Dia mencotohkan saham Bukit Asam. Meski sampai siang tadi masih terkoreksi 130 poin atau sebesar 4,64 persen menjadi Rp 2.670, masih lebih baik dari pada sebelum Kepmen ESDM keluar. "Lebih besar mana penurunan sebelum atau setelah DMO keluar?" ujarnya.

(Baca: Pembatasan Harga Batu Bara Domestik Bikin PLN Hemat Rp 20 T)

Direktur Perdagangan dan Pengaturan Anggota Bursa Efek Indonesia Alpino Kianjaya memprediksi turunnya saham ini hanya sesaat.

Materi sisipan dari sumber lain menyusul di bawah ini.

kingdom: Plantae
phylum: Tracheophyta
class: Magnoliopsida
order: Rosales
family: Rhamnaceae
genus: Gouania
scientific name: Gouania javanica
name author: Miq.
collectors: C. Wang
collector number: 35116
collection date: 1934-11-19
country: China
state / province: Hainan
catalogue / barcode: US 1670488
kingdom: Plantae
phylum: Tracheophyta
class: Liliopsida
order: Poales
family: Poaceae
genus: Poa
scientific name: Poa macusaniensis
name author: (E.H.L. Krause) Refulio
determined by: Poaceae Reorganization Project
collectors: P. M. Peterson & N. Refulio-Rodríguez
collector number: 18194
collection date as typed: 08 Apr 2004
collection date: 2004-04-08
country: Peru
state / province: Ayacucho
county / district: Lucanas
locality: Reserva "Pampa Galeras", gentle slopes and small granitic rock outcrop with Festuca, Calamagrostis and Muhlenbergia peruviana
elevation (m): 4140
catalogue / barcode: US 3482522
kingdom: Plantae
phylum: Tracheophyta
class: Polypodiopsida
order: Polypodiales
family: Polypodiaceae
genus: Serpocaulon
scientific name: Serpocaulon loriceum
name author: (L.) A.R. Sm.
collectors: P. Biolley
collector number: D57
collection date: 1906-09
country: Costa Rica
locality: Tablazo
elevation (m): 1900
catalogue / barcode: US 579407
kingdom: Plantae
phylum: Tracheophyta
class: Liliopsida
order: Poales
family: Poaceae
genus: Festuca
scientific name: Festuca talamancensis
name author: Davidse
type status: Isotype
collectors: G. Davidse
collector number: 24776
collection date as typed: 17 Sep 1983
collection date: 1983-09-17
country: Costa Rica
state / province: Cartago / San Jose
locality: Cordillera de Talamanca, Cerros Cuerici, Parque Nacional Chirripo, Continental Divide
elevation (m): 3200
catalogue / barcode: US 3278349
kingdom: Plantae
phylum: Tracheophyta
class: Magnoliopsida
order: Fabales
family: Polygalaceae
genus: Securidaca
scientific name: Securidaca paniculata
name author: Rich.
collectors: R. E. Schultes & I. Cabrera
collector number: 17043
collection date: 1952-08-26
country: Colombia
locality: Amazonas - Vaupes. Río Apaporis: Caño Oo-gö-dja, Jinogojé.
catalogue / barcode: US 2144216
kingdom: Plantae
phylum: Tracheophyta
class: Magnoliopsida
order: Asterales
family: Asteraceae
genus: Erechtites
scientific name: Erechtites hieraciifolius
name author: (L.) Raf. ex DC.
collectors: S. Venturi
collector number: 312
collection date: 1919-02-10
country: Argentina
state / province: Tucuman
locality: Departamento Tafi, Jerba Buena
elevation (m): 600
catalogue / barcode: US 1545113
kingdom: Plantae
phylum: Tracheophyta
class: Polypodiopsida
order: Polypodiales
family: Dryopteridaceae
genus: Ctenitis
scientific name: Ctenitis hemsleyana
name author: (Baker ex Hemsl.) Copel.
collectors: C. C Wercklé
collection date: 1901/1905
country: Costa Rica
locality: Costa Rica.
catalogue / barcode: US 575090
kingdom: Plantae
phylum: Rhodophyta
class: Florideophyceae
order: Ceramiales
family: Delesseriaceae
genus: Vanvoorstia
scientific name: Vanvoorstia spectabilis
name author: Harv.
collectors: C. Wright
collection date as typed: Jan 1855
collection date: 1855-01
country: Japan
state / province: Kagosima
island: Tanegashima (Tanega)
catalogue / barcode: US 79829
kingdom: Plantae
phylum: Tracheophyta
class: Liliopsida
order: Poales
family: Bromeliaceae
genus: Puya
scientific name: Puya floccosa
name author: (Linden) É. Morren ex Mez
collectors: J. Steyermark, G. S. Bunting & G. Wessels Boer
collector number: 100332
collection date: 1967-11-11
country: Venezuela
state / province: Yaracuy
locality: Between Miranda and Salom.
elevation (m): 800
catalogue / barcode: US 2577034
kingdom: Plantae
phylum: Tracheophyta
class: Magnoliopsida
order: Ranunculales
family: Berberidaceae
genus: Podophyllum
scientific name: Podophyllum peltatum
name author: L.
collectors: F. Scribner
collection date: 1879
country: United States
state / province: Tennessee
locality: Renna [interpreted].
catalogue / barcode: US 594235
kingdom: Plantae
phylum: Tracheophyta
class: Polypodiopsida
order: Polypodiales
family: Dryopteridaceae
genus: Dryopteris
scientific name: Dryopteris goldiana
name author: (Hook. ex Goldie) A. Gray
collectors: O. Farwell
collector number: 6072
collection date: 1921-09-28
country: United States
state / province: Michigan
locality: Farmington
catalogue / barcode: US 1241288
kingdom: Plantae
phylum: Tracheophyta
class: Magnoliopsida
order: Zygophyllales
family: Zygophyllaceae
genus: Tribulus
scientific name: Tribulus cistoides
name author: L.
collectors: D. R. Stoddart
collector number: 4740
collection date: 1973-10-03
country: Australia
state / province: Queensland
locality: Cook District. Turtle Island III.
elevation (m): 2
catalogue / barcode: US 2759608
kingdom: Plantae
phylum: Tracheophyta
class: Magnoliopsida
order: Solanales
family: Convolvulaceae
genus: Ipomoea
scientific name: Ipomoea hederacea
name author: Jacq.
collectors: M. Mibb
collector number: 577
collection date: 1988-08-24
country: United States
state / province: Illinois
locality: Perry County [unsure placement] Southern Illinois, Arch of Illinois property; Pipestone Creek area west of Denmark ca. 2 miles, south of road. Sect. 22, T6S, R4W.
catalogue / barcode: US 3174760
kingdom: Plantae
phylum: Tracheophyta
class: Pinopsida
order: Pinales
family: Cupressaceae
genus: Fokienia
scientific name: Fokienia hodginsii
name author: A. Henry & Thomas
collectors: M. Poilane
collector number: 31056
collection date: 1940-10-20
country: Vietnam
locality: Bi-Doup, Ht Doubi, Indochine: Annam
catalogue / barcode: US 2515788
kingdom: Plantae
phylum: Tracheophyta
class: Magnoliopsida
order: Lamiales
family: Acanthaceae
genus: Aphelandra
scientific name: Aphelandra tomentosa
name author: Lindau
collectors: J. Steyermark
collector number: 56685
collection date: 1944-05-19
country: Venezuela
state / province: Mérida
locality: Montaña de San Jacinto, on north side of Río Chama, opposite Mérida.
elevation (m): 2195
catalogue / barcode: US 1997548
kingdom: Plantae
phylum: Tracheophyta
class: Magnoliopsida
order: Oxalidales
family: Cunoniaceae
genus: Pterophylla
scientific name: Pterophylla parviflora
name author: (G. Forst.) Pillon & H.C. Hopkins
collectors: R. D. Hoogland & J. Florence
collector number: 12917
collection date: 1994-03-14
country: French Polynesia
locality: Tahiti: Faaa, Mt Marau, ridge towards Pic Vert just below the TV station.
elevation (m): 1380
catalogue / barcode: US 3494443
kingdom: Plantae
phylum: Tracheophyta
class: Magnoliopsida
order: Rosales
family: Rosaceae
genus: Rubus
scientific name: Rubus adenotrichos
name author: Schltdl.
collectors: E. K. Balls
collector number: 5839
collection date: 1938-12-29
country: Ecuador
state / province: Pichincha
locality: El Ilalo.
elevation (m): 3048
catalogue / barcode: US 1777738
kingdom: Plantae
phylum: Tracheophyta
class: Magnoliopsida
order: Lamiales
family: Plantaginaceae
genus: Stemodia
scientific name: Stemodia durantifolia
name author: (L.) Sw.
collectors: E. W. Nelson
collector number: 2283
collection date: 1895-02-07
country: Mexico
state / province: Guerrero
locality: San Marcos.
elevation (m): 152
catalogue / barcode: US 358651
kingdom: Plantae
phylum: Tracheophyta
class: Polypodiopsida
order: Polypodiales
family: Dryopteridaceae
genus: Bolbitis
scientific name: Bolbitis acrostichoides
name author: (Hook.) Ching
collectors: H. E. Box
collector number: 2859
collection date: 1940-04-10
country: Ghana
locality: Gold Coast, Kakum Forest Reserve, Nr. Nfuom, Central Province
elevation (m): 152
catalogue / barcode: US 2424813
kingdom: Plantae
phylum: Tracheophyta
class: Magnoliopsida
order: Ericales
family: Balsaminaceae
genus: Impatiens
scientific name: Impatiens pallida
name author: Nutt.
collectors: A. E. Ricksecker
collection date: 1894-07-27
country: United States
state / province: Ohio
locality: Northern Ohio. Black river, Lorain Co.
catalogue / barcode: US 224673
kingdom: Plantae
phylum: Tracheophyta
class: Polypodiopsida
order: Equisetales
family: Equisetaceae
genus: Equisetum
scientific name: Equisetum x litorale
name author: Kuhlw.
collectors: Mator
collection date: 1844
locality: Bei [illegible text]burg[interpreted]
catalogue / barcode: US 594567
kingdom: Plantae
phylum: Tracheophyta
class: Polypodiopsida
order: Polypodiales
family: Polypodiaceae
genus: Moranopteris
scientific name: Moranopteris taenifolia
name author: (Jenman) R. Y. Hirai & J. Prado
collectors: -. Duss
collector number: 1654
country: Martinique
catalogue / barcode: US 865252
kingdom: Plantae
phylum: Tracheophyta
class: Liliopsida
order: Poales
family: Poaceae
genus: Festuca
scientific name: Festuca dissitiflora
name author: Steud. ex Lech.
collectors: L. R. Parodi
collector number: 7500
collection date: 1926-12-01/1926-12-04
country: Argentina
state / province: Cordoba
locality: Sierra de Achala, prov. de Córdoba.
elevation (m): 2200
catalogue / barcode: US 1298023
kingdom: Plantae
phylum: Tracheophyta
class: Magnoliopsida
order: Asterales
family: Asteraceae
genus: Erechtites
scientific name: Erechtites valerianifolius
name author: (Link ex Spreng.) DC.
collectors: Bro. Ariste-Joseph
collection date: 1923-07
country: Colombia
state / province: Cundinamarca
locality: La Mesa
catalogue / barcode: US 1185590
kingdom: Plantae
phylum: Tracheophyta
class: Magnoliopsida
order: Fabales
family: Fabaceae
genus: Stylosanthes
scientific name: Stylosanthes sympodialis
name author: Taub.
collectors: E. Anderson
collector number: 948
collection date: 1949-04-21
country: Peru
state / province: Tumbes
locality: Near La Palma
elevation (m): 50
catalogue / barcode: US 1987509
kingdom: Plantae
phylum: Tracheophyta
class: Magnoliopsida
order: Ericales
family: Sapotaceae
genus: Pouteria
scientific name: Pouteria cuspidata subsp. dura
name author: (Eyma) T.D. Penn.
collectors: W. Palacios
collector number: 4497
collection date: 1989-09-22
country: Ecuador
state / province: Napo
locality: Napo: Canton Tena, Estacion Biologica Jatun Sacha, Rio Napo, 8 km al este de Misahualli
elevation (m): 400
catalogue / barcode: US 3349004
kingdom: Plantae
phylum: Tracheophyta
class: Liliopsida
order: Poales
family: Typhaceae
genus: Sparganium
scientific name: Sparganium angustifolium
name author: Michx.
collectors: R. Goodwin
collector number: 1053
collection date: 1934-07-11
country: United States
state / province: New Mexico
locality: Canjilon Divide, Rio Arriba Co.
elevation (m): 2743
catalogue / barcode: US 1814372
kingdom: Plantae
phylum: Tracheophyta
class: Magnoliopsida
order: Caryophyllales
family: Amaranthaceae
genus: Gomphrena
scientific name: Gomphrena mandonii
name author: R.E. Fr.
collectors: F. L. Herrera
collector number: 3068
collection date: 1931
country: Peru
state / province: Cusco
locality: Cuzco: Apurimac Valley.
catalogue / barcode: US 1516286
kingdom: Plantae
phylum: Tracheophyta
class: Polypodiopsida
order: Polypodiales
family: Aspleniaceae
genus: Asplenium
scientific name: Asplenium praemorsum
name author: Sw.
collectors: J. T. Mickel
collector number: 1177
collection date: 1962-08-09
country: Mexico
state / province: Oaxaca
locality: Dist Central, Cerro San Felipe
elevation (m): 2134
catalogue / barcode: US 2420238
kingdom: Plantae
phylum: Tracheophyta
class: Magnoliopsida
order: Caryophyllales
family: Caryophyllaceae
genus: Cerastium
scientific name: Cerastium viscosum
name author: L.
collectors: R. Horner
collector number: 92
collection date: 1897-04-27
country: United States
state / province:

Dalam dua hari ke belakang, dia melihat masih ada dampak kepada emiten-emiten batu bara, tapi sudah mulai menyusut.

"Tadinya minus cukup dalam, tapi kemarin hanya minus tipis untuk sektor mining (tambang). Saya optimistis tidak ada masalah," ujar Alpino saat ditemui di Gedung Bursa Efek Indonesia, Jakarta, Jumat (9/3).

Nafan Aji memperkirakan bahwa saham-saham emiten batu bara akan kembali menghijau tergantung kinerja pergerakan dolar Amerika Serikat yang diperkirakan menguat setelah dirilisnya US Nonfarm Payroll dan penetapan kebijakan kenaikan tingkat suku bunga acuan Bank Central Amerika serikat The Fed pada 21 Maret nanti.

"Penguatan dolar AS menyebabkan terdepresiasinya instrumen harga batu bara dunia. Saya lebih memilih wait and see dulu," ujarnya menambahkan.